Wednesday, March 11, 2009

Margie K.

My Journey to Christ
Margie Bruster Kersey

I was not really raised in a home. It was more like people living in the same house and bumping into each other. My mother was married 3 times and there were many men in and out of our lives. My father left when I was 3 years old – not because he wanted to but because she no longer loved him. I spent most of my childhood crying at night for a father who would want me and love me. The men who floated in and out of our house could not be trusted and took advantage of me as a young child. I tell you this because it is crucial to my conversion. My mother was studying Christian Science during my early years and I was taken to church several times. Even as a young child I didn’t believe the things I was being taught. Nothing seemed to make sense to me except that life was not a happy place to be. Then, one day, I was given a small gift – one that I was not ready for but would be a forerunner to what my life would become. There was a girl in my 3rd or 4th grade school class who invited me to her home for dinner on a Monday evening. I liked the warm feeling in her home and we had some kind of family lesson and activity after dinner. It was about 20 years later when, out of the blue, I thought of that girl and realized I had participated in my first Family Home Evening. There was no follow up to that dinner and I was not invited back to her home. But I remembered the feeling.
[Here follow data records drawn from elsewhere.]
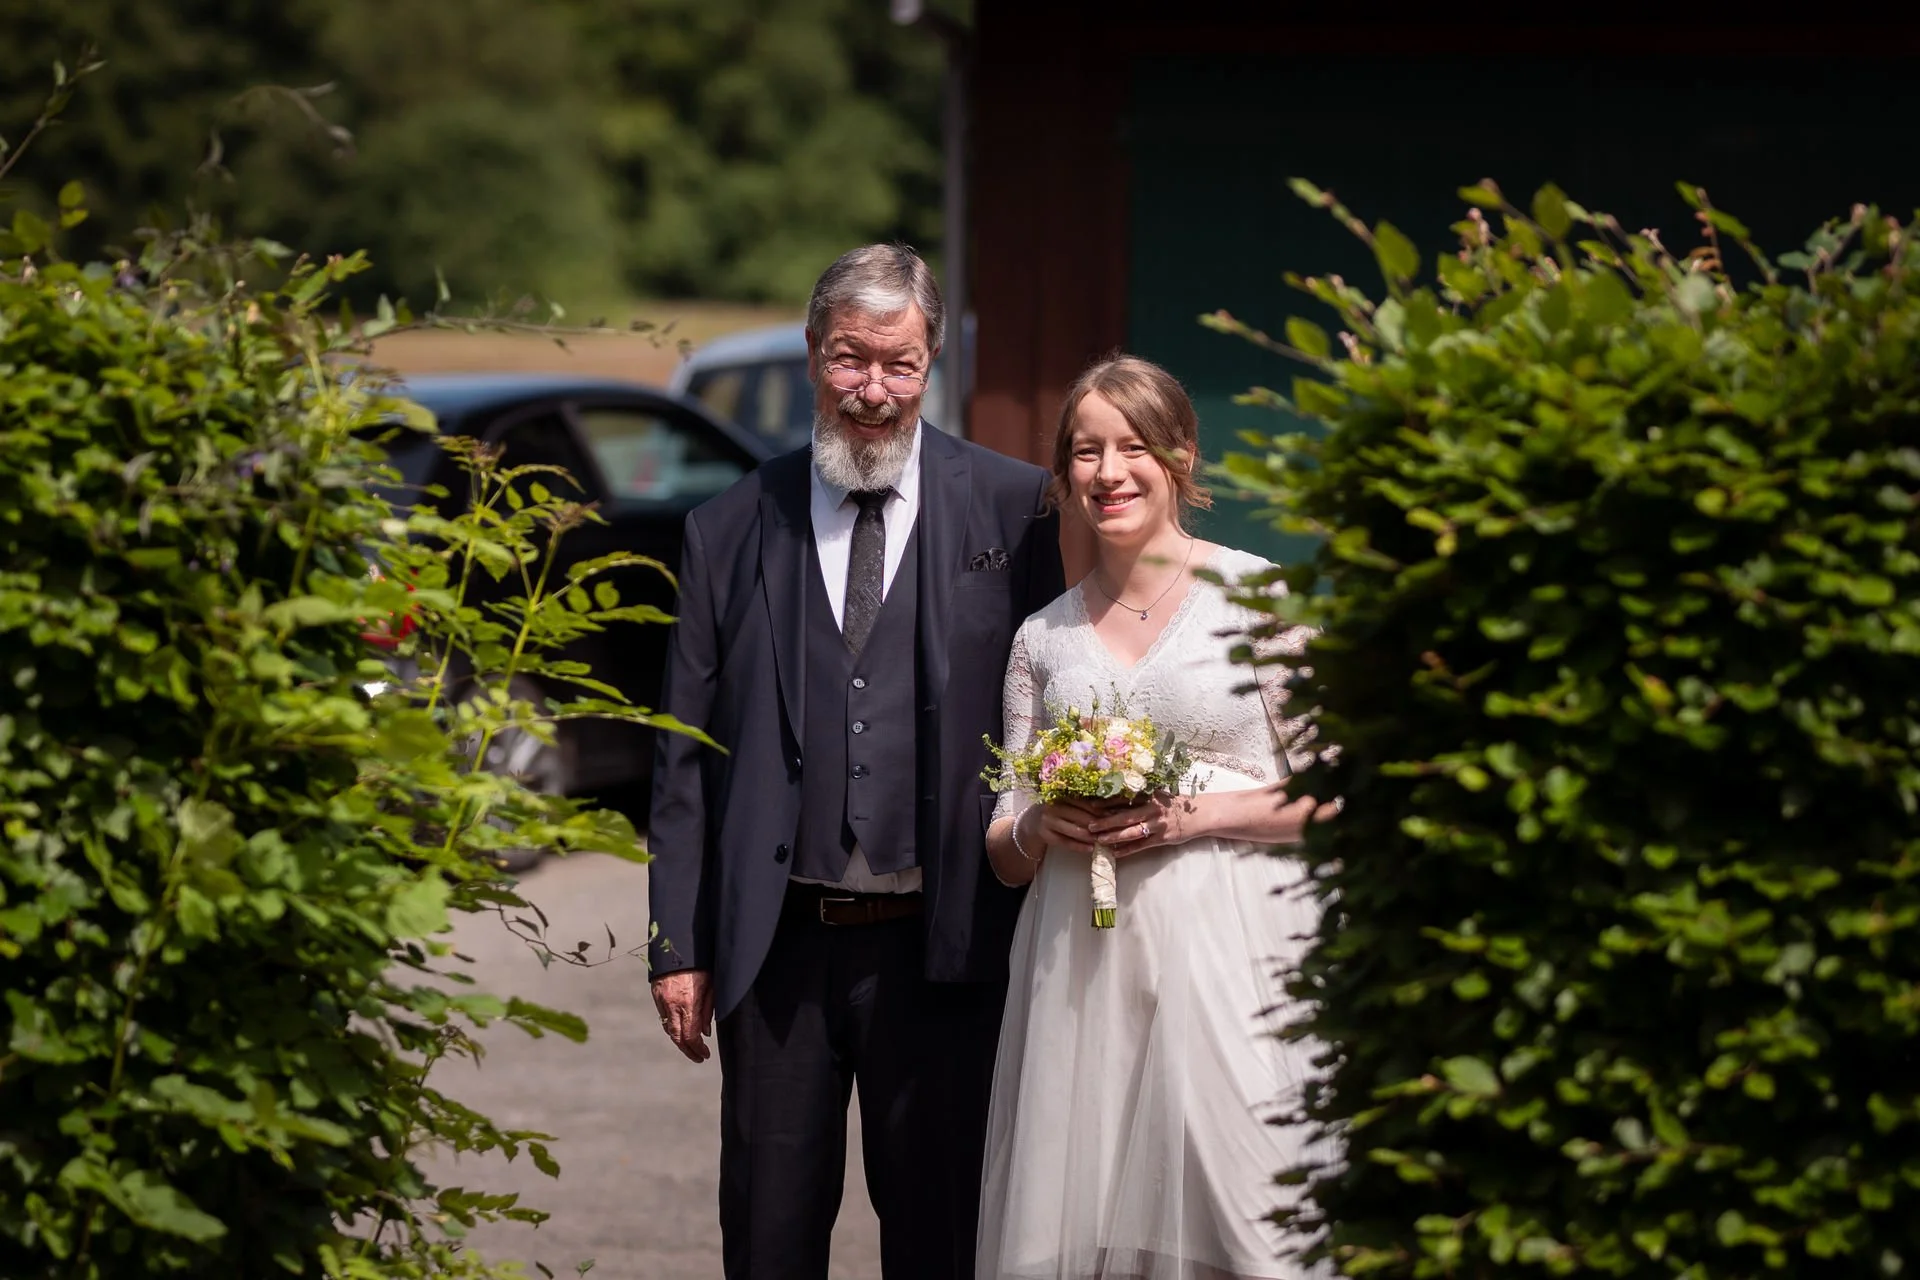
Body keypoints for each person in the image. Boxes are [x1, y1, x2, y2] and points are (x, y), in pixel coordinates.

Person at [646, 243, 1066, 1280]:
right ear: (809, 354)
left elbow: (1059, 700)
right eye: (849, 360)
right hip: (776, 947)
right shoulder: (727, 526)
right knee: (770, 1233)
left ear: (931, 365)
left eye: (899, 365)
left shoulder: (1018, 512)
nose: (873, 391)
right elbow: (682, 757)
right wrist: (674, 941)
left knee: (939, 1237)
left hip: (944, 947)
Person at [975, 355, 1334, 1280]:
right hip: (1081, 979)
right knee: (1087, 1228)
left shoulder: (1263, 602)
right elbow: (1003, 844)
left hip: (1235, 960)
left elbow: (1335, 795)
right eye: (1086, 452)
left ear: (1178, 457)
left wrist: (1191, 815)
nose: (1109, 472)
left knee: (1249, 1224)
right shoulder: (1042, 636)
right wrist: (1041, 826)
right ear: (1063, 477)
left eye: (1132, 446)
During my junior high and senior school years, I was a very lost girl with no parental guidance and no faith. I found no satisfaction in life and did many things that were wrong. Then something happened that changed my life. When I was a junior in high school our family moved from LA to northern California where I met a young man in one of my classes. He was a member of the Church of Jesus Christ of Latter-day Saints and his father was a Bishop. I was invited to their home often during a time when my family life was most miserable. This young man’s family taught me the gospel. I was quite stubborn about admitting that what I was being taught was right. I went through 3 sets of missionaries before I was baptized. But I kept coming back because the one thing that I heard in the very beginning that I hung onto until my faith was strong enough to accept other concepts, was the idea that I had a Heavenly Father who loved me. I wanted that to be true so very much. The idea that I could have a loving Father in Heaven who was always there for me and who loved me so much that he would give up his own Son in sacrifice for me was an amazing idea. I wanted to believe it so much that I joined the church just before I turned 18yrs. Looking back I can see that I joined the church for reasons of security more than having a burning testimony of the truth of it. I was too emotionally unstable and self-centered to fully understand the implications of it being true. But, as I lived it day by day, I gained – little by little – a deep and abiding understanding of the truth. I have been blessed with many wonderful spiritual experiences that have come at crucial times in my life but the real glue that holds my testimony together are thousands of small peaceful feelings, acts of service, thousands of hours of prayer and scripture study. Line upon line, precept upon precept. I am so grateful that I have been allowed to live long enough on this earth to come to this understanding in preparation for returning to that loving Heavenly Father who is waiting for me. It is part of me now and forever.